ĆWICZENIE. Przepisz bez zmian wiersze z poniższych rekordów, od wiersza zawierającego „образовании. Тогда ваша” w dół aż do wiersza zawierającego „учиться и расти”. Oba te wiersze należą do zakresu.
»»
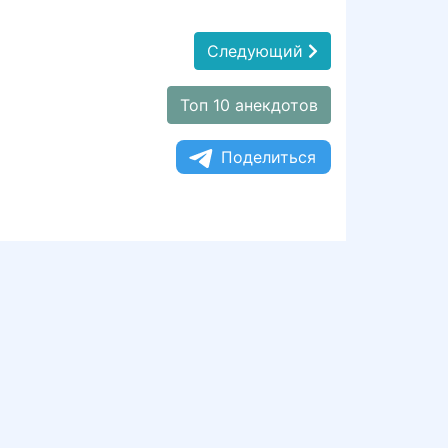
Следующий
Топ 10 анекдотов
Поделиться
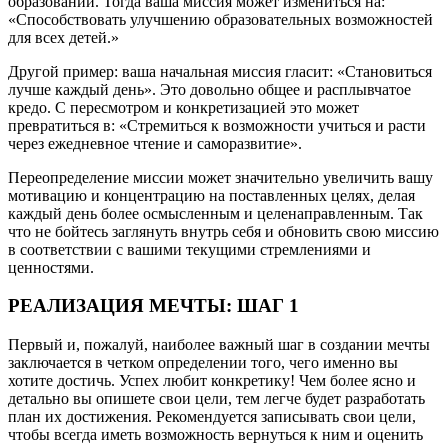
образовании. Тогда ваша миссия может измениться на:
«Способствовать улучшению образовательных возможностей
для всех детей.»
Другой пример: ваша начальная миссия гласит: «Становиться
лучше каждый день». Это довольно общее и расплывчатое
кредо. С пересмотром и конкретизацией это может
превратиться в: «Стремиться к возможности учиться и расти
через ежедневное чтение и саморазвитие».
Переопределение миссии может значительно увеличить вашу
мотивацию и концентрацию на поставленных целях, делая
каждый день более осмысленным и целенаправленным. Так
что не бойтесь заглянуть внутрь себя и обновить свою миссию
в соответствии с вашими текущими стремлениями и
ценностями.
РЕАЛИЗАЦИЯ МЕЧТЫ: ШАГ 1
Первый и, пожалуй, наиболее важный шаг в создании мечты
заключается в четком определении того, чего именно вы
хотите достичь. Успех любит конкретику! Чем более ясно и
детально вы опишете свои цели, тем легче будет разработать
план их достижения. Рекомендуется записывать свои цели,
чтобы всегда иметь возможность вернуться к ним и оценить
««
»»
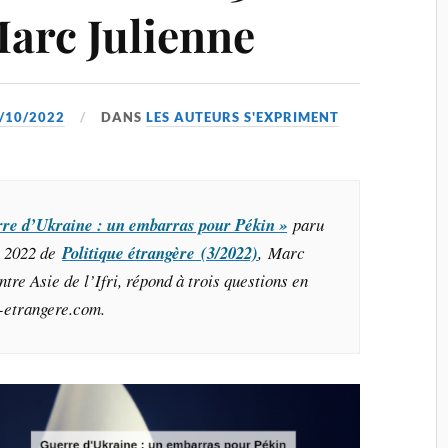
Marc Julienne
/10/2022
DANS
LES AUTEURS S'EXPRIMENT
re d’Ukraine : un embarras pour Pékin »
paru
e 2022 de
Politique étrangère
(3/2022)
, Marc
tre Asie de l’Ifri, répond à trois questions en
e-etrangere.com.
««
WYNIK ZADANIA.
образовании. Тогда ваша миссия может измениться на:
«Способствовать улучшению образовательных возможностей
для всех детей.»
Другой пример: ваша начальная миссия гласит: «Становиться
лучше каждый день». Это довольно общее и расплывчатое
кредо. С пересмотром и конкретизацией это может
превратиться в: «Стремиться к возможности учиться и расти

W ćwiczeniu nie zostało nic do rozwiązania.